--- Data provided ---
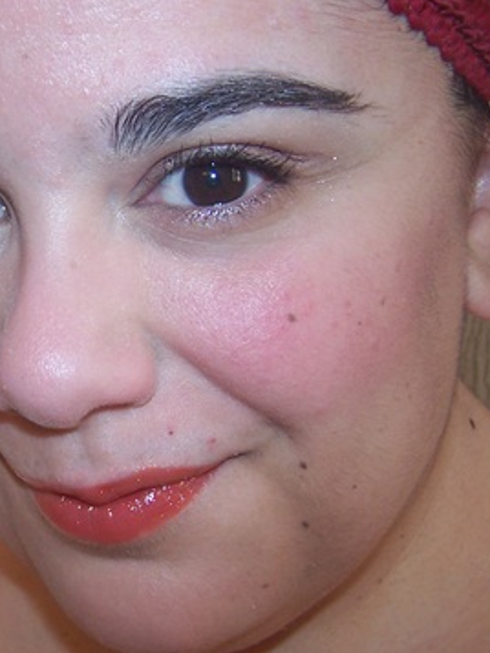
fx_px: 1226
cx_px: -13
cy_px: 388
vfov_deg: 29.7
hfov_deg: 21.7
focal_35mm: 65
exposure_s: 1/60
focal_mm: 6.3
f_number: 2.8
---
## The problem
The response consists of the data above printed line for line, with no pictures.

## Answer box
fx_px: 1226
cx_px: -13
cy_px: 388
vfov_deg: 29.7
hfov_deg: 21.7
focal_35mm: 65
exposure_s: 1/60
focal_mm: 6.3
f_number: 2.8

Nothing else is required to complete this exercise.